The stack I'm implementing needs to use scrolling fields, because some
of the text is longer than a cardsworth; I only want the user to be able
to access some buttons when they've scrolled all the way through the field.

OK, I thought: the scroll property of a field can be set from a script, so,
all I need is a mouseWithin handler for the field, and when the user has
scrolled onto the last 'screenful', fully scroll the field and then reveal
the buttons.

Now, how does one set the field to be fully scrolled down?

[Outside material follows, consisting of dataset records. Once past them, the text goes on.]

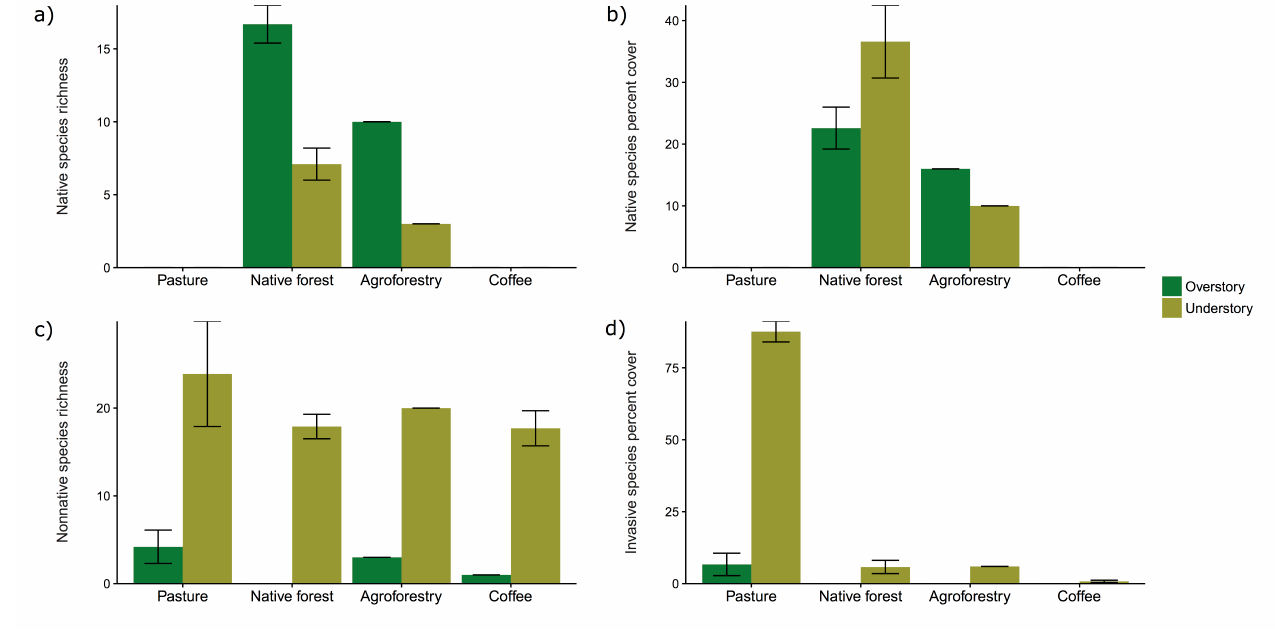
Fig. 4. Native and nonnative species richness (a,c) and vegetation cover (b,d) by land use. Values are means ± 1 SE. Nonnative species richness includes both introduced and invasive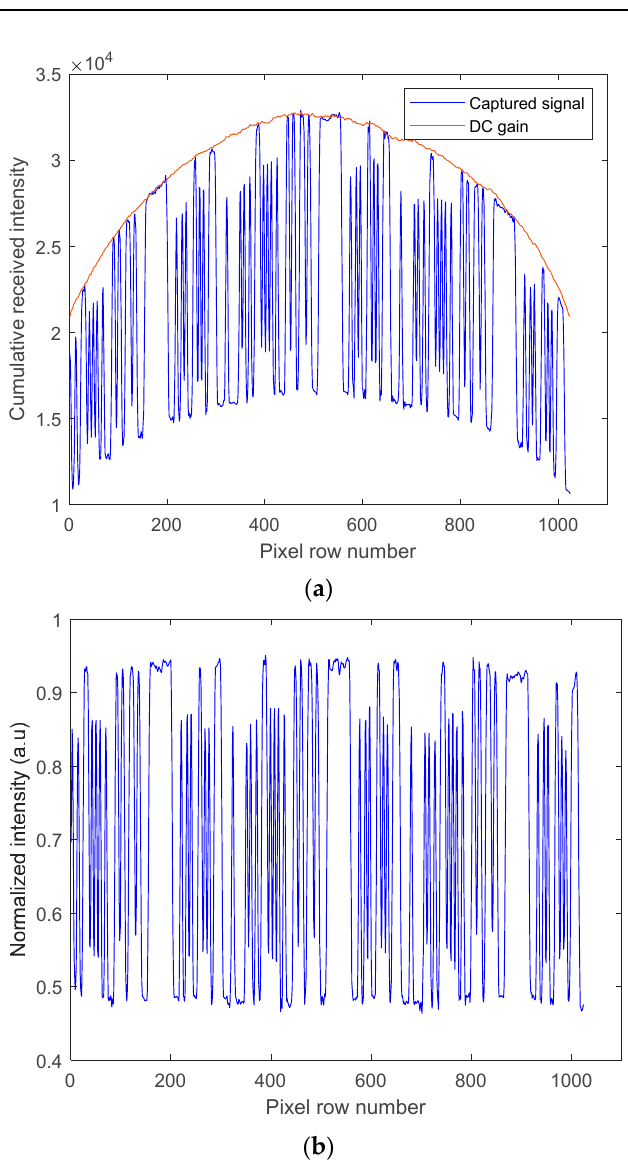
Figure 4. An example of a captured image frame for the camera-based Rx: ( a ) before and ( b ) after intensity normalization.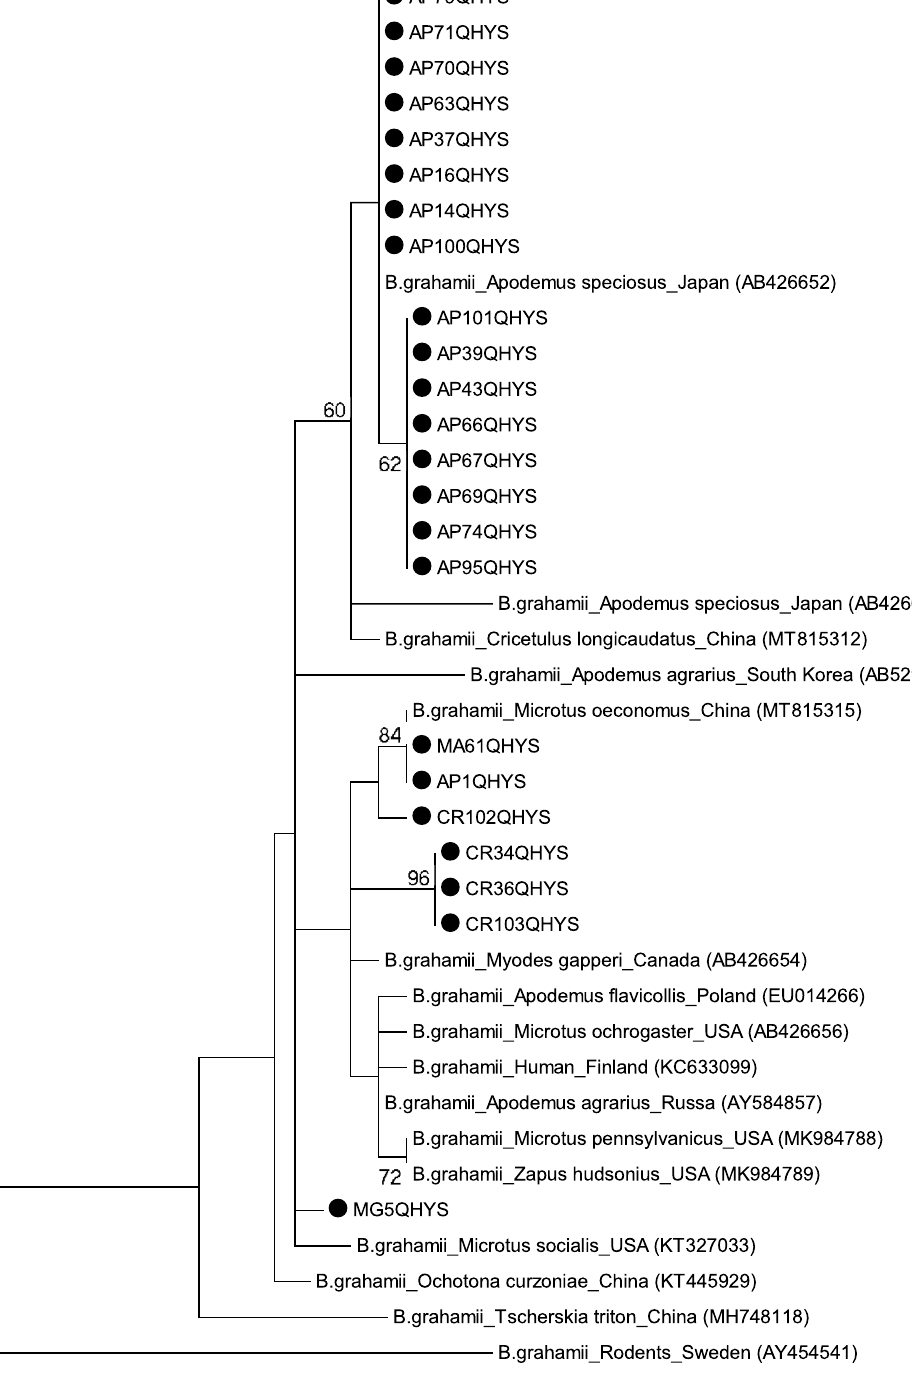
Figure 4. Traceability analyses of B . grahamii based on gltA gene. The tree was constructed by using the maximum-likelihood (ML) method with the Kimura 2-parameter model, bootstrap values calculated with 1000 replicates in MEGA version 7.0 (https:// www. megas oftwa re. net). The sequences detected in this study are indicated with black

Bright Idea #1 was ``OK, if I set the scroll of the field to some huge
number, then it should scroll all the way to the bottom, and then stop''.
Wrong, apparently.
	set the scroll of card field "CardText100" to 999999
does exactly what I'd asked it to do, and (amazingly) scrolls the text 
_past_the_top_of_the_field_!

Bright Idea #2: I know the height of the text, and I can get the number of
lines in the field, right? sooo... if I set the scroll of the field to the
height*the number of lines, then that's where we want to be, right?  Wrong.
As far as I can see, the number of lines that I can get _isn't_ the actual
number of lines (in terms of occupied space), but the number of _non-blank_
lines in the field.  Now, I like to use blank lines to separate paragraphs.
Auuuugh!!

What am I doing wrong? (apart from not waiting for a version of HC with sticky
buttons).  I'm not sure what I really think setting the scroll to a huge
number _should_ do; however, I don't think the current behaviour is right.
I mean, one can't scroll past the end of a scrolling field with the scroll
bar, so I'm not happy that one can apparently do so from a script.  Probably
either my 'clipping' intention or an error would be better, I think.

#2 seems odd, too.  Am I really interpreting my results correctly? can one
only find out the number of lines with _real_ text on them?

Help! please!
							Kay

PS: I've worked through Danny Goodman's book and the Help stack; I may have
missed something Really Obvious, so please be gentle with me if I'm asking
silly questions...

"Everything is rather more like everything else than it is like itself".